La clause de non-concurrence en matière civile et commerciale : une distorsion au principe de la liberté du commerce et de l’industrie à apprécier concrètement en fonction de l’objet du contrat :

Le principe bien ancré de la liberté de commerce et de la libre concurrence:

Il est important de souligner qu’au Luxembourg, le principe de la liberté du commerce et de l’industrie, avec son corollaire, la libre concurrence, remonte aux années quatre-vingt-dix du 18ème siècle. On ne peut par conséquent aborder la question de la clause de non-concurrence sans omettre que le régime juridique de cette clause s’inscrit sous le principe bien établi que la concurrence est un droit avant toute chose.

Les critères caractérisant une clause de non-concurrence:

La clause de non-concurrence est donc une exception à ce principe établie sous certaines conditions et limites.La clause de non-concurrence peut se définir comme la clause au terme de laquelle le débiteur de cette obligation s’engage à ne pas exercer d’activités de nature à faire concurrence au créancier de cette obligation.
Il est constant que la validité d’une clause de non-concurrence dépend de plusieurs facteurs: Cette clause doit être limitée dans son objet, dans le temps, et l’espace, mais surtout être proportionnée à la protection des intérêts du créancier de cette clause.

L’appréciation de la protection des intérêts du créancier de la clause de non-concurrence:

Un jugement du 19 décembre 2018, rôle TALCH17/00340 a notamment rappelé l’importance de ce dernier critère. A cet égard, le tribunal d’arrondissement de Luxembourg a annulé une clause de non-concurrence inscrite dans un contrat de collaboration entre indépendants prévoyant une limitation géographique de 10kms non respectée à 1kms près et une limitation temporelle de 3 ans. Il a rappelé que pour admettre la licéité d’une clause de non-concurrence, il ne suffit pas de vérifier qu’elle contient bien les limites temporelles et géographiques.
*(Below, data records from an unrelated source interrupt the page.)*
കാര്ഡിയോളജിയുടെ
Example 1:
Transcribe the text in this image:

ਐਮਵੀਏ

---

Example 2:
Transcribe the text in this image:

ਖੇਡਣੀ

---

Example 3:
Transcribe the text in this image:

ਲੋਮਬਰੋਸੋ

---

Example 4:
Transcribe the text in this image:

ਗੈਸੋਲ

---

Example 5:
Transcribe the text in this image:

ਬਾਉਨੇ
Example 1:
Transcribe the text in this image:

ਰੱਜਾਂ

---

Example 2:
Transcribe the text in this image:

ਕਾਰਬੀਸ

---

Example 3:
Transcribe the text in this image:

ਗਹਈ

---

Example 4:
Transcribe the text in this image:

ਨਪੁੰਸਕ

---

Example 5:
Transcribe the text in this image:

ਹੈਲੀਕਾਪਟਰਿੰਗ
Il incombe au juge de vérifier concrètement si les limitations établies ne sont pas disproportionnées à l’objet du contrat de manière à apporter une restriction excessive à la liberté d’exercice.
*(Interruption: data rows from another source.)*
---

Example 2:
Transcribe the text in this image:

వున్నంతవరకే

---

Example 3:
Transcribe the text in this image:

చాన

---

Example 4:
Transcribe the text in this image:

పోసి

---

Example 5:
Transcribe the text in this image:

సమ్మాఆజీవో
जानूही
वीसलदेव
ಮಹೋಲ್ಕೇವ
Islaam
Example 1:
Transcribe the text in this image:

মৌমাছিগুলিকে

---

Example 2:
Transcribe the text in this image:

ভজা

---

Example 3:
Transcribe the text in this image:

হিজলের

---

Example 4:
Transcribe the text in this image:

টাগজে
Il s‘agissait en l’espèce du cas de deux indépendants qui exerçaient au sein du même établissement créé par Y dans lequel X exerçait sous son propre nom avec ses propres moyens et sous sa propre responsabilité. Le tribunal a, à juste titre, retenu que dans ce contexte, « le risque que tend à éviter la clause de non-concurrence, à savoir qu’X n’abuse de la situation particulière qu’il entretenait avec Y afin de lui causer préjudice, est sérieusement contrebalancé par le risque, inverse, qu’une partie de la clientèle personnelle d’X reste attachée au cabinet d’Y après la rupture contractuelle. »

Dès lors c’est à bon droit que le tribunal s’est attaché à analyser concrètement la nature des relations entre parties et l’apport effectif de cette relation. Partant de cette analyse, il a écarté les limitations géographique et temporelle en retenant l’existence d’un nombre important de praticiens dans cette branche, ce qui rendait disproportionnée toute limitation en ce sens et tendait à empêcher le libre jeu de la concurrence et le libre exercice de sa profession.

Ce jugement nous rappelle ainsi, à titre pratique, que la rédaction d’une clause de non-concurrence tout comme son acceptation doit être faite en fonction de la situation concrète des relations entre parties, du domaine de compétence visé, mais aussi en fonction du territoire ciblé.Une assistance juridique dans la rédaction d’une telle clause est dès lors fortement conseillée alors que l’insertion d’une clause générique n’aura certainement pas la portée souhaitée, au vu du marché luxembourgeois selon le domaine de compétence alors que nous devons vérifier que la clause de non -concurrence a bien pour objet d’éviter qu’une personne n’abuse de la situation particulière qu’elle entretient ou qu’elle a entretenue avec le créancier de l’obligation de non-concurrence, et ainsi ne lui cause préjudice.

Le 18 février 2019

Rachel JAZBINSEK, Avocat à la Cour- Associée.